# Another newbie!



## katzta (May 1, 2006)

Hi all!
Been TTC since jan 05 with no luck.  Have a previous history of endometriosis so GP referred us fairly early to the consultant.  Have had a barrage of blood tests etc and a pelvic ultrasound.  All indicate that I am ov ok but my FSH levels are too high. They cant tell if my tubes are blocked from the endo so am on a waiting list for a laparoscopy. 

Got the shock news on Sat that we need to have IVF!

Am still quite numb really.  Not sure how to handle it all.  Trying to get an appointment to see a counsellor as its all really messing with my head!
xx


----------



## DizziSquirrel (Feb 15, 2005)

and Welcome to FF katzta 

I understand that hearing the words IVF for the first time can be very  but you are in fact one of the lucky ones to have found FF so early on in your journey,
There are many members going through their first IVF too and the support for each other is amazing.
Seeing a counsellor is a very good thing, I hope you get an appointment soon, 
please take some time to mooch around the message boards and post where you feel able, 
if you need any help just post here OK, I am sure you will get a few more replies before the day is out too 
Wishing you some   &  for your dreams to come true.
~Dizzi~


----------



## katzta (May 1, 2006)

Thanks Dizzi!

I just dont know what I should be feeling, or doing!  I feel like my life has ended!  This isnt how its supposed to be.  Part of me wants to give up but I know if i do that then i wont get the baby I so long for.  I am also scared I am pushing my hubby away.

I dont know if the counselling will help but at the moment I am willing to try anything!  I am taking a pre natal supplement inc folic acid, and having reflexology treatments.  Hubby is taking zinc and I am taking my temps.  I have given up with OPK's as I never got a + result with them and it just added to the pressure!

OH yes and the worst of all - my sister in law is about 14 weeks pg!  She announced it the day we went up to tell them we were having problems and needed their support!  Thats another thing I just cant cope with and I have been avoiding her as much as possible.
xx


----------



## DizziSquirrel (Feb 15, 2005)

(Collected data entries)
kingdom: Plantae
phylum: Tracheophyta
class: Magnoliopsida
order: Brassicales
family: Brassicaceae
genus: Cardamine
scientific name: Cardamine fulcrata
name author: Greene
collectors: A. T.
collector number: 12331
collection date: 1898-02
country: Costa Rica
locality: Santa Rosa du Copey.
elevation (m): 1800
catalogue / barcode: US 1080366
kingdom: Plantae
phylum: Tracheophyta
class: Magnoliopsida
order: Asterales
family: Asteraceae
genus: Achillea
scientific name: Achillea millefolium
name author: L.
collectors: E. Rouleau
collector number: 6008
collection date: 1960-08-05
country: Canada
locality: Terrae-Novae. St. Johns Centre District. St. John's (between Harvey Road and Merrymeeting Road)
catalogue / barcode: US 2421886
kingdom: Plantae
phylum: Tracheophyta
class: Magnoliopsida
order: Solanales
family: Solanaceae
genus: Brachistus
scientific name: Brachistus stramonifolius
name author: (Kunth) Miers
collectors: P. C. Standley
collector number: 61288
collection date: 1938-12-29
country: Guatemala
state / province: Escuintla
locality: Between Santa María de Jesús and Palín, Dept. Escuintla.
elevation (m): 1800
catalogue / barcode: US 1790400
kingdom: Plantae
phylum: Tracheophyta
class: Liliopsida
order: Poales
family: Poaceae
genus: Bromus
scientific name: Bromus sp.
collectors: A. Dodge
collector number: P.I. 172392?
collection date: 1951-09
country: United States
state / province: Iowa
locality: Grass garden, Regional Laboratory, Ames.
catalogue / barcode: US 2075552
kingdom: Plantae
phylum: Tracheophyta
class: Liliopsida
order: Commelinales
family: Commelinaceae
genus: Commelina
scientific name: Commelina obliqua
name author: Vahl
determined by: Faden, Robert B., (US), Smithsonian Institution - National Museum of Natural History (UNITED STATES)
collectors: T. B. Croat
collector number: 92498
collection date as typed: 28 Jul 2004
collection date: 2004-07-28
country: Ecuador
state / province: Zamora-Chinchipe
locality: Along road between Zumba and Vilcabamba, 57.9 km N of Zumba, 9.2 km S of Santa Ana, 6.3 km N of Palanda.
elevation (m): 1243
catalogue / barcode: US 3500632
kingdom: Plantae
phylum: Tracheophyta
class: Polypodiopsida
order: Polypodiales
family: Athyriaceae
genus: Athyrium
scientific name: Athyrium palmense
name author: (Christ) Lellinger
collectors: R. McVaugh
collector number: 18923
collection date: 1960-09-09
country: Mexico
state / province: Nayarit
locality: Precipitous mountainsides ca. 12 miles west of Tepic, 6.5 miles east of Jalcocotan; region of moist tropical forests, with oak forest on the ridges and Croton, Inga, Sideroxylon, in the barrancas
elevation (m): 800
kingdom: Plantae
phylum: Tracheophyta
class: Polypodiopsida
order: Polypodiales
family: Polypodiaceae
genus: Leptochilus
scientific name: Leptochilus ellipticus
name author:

Things to do:
A. In the forum thread, katzta's post that includes the sentence beginning "I am taking a pre natal supplement" names several things currently being taken or done. List each one, and note who is taking or doing it.
B. From the forum thread, quote everything from "# Another newbie!" down to "for a laparoscopy.".

Results of the tasks:
A.
- A pre natal supplement including folic acid (katzta)
- Reflexology treatments (katzta)
- Zinc (hubby)
- Taking temps (katzta)

B.
# Another newbie!



## katzta (May 1, 2006)

Hi all!
Been TTC since jan 05 with no luck.  Have a previous history of endometriosis so GP referred us fairly early to the consultant.  Have had a barrage of blood tests etc and a pelvic ultrasound.  All indicate that I am ov ok but my FSH levels are too high. They cant tell if my tubes are blocked from the endo so am on a waiting list for a laparoscopy.